I appreciate that this request would likely involve a large amount of change in the collating process, but imo it would be well worth it for the improvement in Pi-hole filtering.

What do you mean with "awful"? We have tested this locally with a few thousand entries and queries are still resolvable with maybe a few ten milliseconds added delay. Also note that regex entries are only validated once for each domain, i.e. subsequent queries are not affected by the regex checking delay!

Given the flexibility of regex, it seems to be the right thing to add. Because we didn't want to overwhelm users with blocking facilities we intentionally decided to handle wildcard blocking solely through the regex list.

Any experienced user is invited to use any configuration they deem appropriate for their specific use case so please go ahead and use the dnsmasq syntax you suggested and wipe out the regex entries you do not need to speed things up.

2 Likes

@DL6ER Apologies - 'awful' may very well have been the wrong term to use.

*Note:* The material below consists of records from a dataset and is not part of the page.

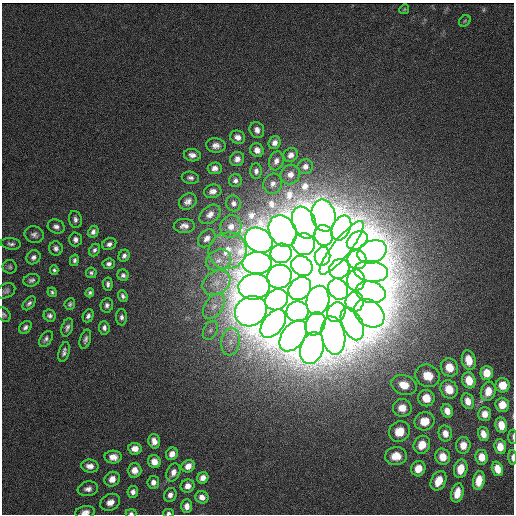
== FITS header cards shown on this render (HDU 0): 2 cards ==
NAXIS1  = 512
NAXIS2  = 512

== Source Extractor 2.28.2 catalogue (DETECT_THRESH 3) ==
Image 512 x 512 px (HDU 0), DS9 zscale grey, 1 PNG px = 1 image px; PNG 516 x 516 px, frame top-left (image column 1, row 512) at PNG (2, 3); each listed source drawn as its Kron ellipse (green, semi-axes under 4 px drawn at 4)
Background 34100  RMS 5.1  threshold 15.3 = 3 sigma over >= 5 px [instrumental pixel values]
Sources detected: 160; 1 with non-positive FLUX_AUTO (blend fragments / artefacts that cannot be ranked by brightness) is neither listed nor drawn; the other 159 listed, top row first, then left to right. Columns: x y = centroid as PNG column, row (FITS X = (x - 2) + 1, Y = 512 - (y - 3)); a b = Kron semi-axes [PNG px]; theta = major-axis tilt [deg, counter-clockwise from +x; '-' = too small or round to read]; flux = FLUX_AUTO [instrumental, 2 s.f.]
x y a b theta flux
404 9 5 4 - 430
465 21 6 5 - 570
257 130 8 7 - 2000
238 137 8 6 -24 2100
275 143 7 6 - 2200
216 145 10 7 -5 2000
257 150 7 6 - 2300
192 155 8 6 -10 1700
291 155 7 6 - 2100
237 159 7 7 - 2000
276 161 9 7 70 2000
305 166 8 7 - 2300
215 168 7 6 - 1900
256 171 8 6 -89 1600
290 174 10 9 - 3000
190 178 9 6 -10 1200
235 181 6 6 - 1400
273 184 10 9 - 2400
213 191 9 6 13 1900
188 201 9 7 34 1900
233 203 8 7 - 1800
210 214 12 8 39 2600
323 215 16 12 -78 470000
75 219 8 6 -79 1300
304 223 17 11 -67 470000
184 226 10 7 3 1900
231 226 11 10 - 3900
56 227 8 7 - 1500
341 228 13 9 63 480000
283 231 16 13 -59 450000
93 232 6 5 - 1400
34 235 10 8 -19 1500
324 235 10 9 - 490000
207 238 10 7 46 2300
75 239 7 6 - 1400
259 240 14 12 -33 390000
357 240 11 8 34 460000
11 244 10 5 -7 1100
109 244 7 5 26 1300
304 244 11 11 - 460000
56 248 7 6 - 1300
341 248 33 9 51 500000
95 250 6 5 - 1000
228 251 19 18 - 10000
372 252 15 11 24 460000
281 253 11 9 13 440000
124 256 6 5 - 1300
323 256 9 8 - 310000
33 257 7 6 - 1300
74 260 6 4 77 960
218 260 13 10 24 3900
357 260 9 9 - 420000
257 263 15 11 0 290000
109 264 6 5 - 1200
302 266 11 9 -31 280000
10 267 7 7 - 770
339 269 10 9 - 290000
54 270 5 4 - 690
371 271 17 10 -8 410000
91 273 5 5 - 800
123 275 6 5 - 1100
279 276 13 11 31 410000
32 280 8 6 18 1000
356 280 10 9 - 390000
216 283 15 11 33 4500
108 284 6 4 -86 1000
254 287 16 13 8 430000
300 289 12 10 48 280000
338 289 11 9 -56 310000
6 291 10 7 26 1000
52 292 5 4 - 670
371 292 15 10 -13 420000
90 293 4 4 - 790
123 296 6 4 -68 1100
277 300 12 10 32 410000
318 300 15 11 76 320000
355 302 10 9 - 430000
29 303 8 5 50 1100
70 304 6 5 - 720
107 305 7 6 - 1200
214 306 14 9 55 3600
251 311 16 14 35 420000
297 312 11 10 - 390000
336 312 10 9 - 400000
369 313 16 12 -37 440000
4 315 8 6 -48 770
50 316 6 6 - 1100
88 316 7 5 66 1100
122 317 8 5 89 1300
273 324 16 10 52 410000
315 324 12 9 62 430000
352 324 17 10 -65 430000
25 327 7 5 47 1100
67 327 9 5 72 1300
104 328 7 5 -86 1300
210 330 10 6 66 1600
293 336 18 11 53 420000
333 336 19 11 -80 450000
46 339 9 5 54 1200
85 339 10 5 73 1200
230 342 14 9 82 3900
312 348 16 11 72 420000
64 352 10 5 76 1300
469 360 10 7 -78 5900
449 367 9 8 - 6100
487 373 7 6 - 5800
428 376 12 11 - 6500
469 380 8 6 -72 6400
404 385 13 9 -19 6100
503 385 7 7 - 6000
449 389 9 8 - 6100
488 391 10 7 73 5200
426 398 8 8 - 6000
468 401 8 6 -69 4200
502 405 7 7 - 5100
402 408 9 9 - 4000
447 411 7 5 -67 3800
485 414 7 6 - 3500
424 421 10 9 - 5800
501 425 8 5 -79 4800
399 432 11 10 - 5800
445 433 8 6 -78 3500
483 434 7 5 -74 3400
513 437 7 3 -86 470
154 441 7 5 -75 2700
422 445 9 8 - 5500
463 445 8 7 - 3600
500 447 7 6 - 5000
135 449 6 6 - 2800
172 454 6 5 - 2700
396 456 11 9 5 5100
113 457 8 6 -3 2800
443 457 8 7 - 5100
482 457 7 6 - 4900
512 457 7 3 -88 1300
154 462 7 6 - 3200
90 466 9 6 -6 2400
188 466 7 6 - 3000
418 469 8 7 - 5100
461 469 9 6 77 5400
497 469 7 5 -71 5000
135 470 7 7 - 2900
173 472 9 6 67 2600
203 478 6 5 - 2900
112 479 8 7 - 3000
439 481 10 7 64 5400
479 481 9 6 79 5200
153 482 6 5 - 2100
188 486 7 6 - 2700
88 489 10 7 9 1800
133 492 6 5 - 1800
457 493 10 6 77 5000
170 495 7 6 - 1900
202 497 6 6 - 2500
110 502 10 8 30 2900
187 506 7 5 87 2400
85 512 10 6 8 2100
131 513 5 3 - 810
169 513 5 3 - 820
At the frame edge (FLAGS 8, measured only in part): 7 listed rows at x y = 4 315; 501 425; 513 437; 512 457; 85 512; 131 513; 169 513
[1 non-positive-flux detection neither listed nor drawn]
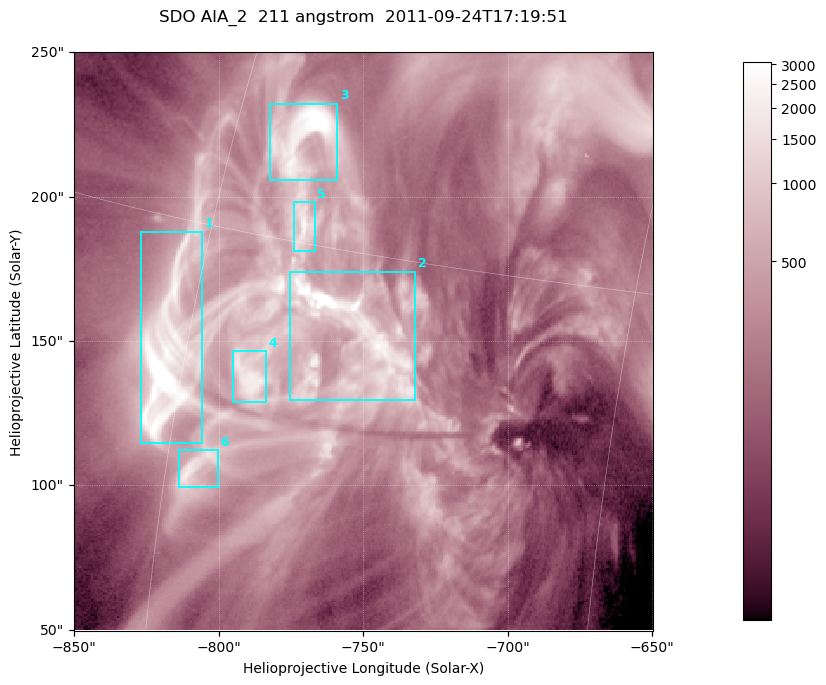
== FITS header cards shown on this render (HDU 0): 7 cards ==
TELESCOP= 'SDO     '           /
INSTRUME= 'AIA_2   '           /
WAVELNTH=                  211 /
WAVEUNIT= 'angstrom'           /
DATE-OBS= '2011-09-24T17:19:51.19' /
CTYPE1  = 'HPLN-TAN'           /
CTYPE2  = 'HPLT-TAN'           /

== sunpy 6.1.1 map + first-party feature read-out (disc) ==
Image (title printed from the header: SDO AIA_2  211 angstrom  2011-09-24T17:19:51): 334 x 334 px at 0.6 arcsec/px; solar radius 957 arcsec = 1595 px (partial field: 1.4% of the solar disc is inside the frame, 100% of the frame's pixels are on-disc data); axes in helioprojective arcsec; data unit not stated in the header (colour bar unlabelled)
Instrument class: DISC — disc imager (sunpy class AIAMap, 211 A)
Bright regions (active regions / flare kernels): reference = the on-disc median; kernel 3 px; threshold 5 sigma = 958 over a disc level ~248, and >= 1.15x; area >= 111 px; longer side >= 4 px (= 2.4 arcsec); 6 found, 6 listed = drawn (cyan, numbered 1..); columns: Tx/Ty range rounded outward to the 2 arcsec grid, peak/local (2 s.f.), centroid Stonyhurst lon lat
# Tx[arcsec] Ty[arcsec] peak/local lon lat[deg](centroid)
1 -828..-806 114..188 24 -61 +12
2 -776..-732 128..174 34 -54 +13
3 -784..-758 206..232 16 -57 +17
4 -796..-782 128..148 8.8 -57 +12
5 -774..-766 180..198 10 -56 +15
6 -814..-800 98..112 8.3 -59 +10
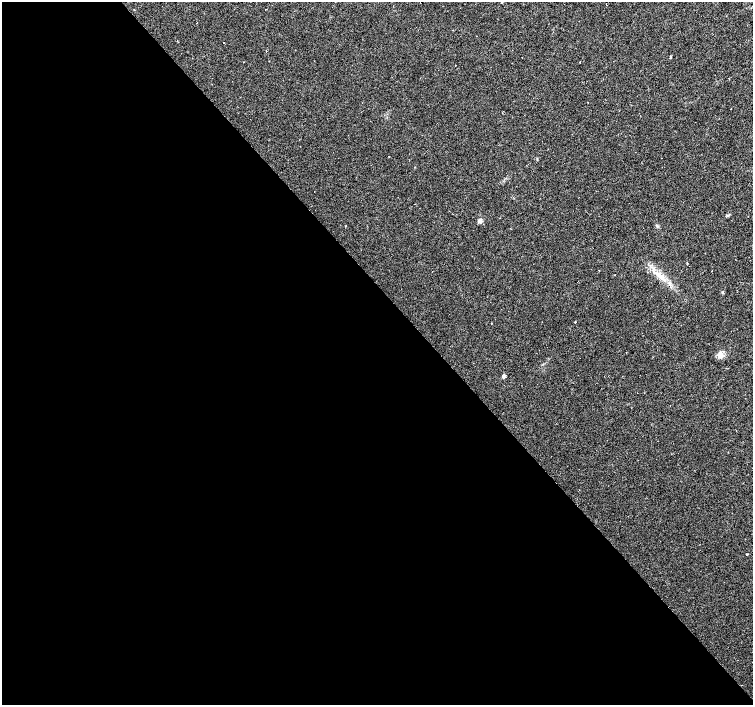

I had tried to use ~35k entries that were extracted from easylist / easy privacy and there was a significant delay in dns resolution when trying to browse. The reply time went from ~15 - 30ms, to consistently above 100ms +

After consistent browsing, things settled down (as you say, after things have loaded once), but pages with elements from several different domains seemed to take a considerably long time to load and even things like Netflix took a considerable hit.

I agree, though, it's incredibly flexible and works very well with smaller lists and wildcards.

Perhaps it is easier in the case for me to try and write something to extract domains and add them to a wildcard.conf file as a cron job, I just thought it might be useful for users to have the ability to apply wildcard filtering to lists that have been built specifically for wildcards.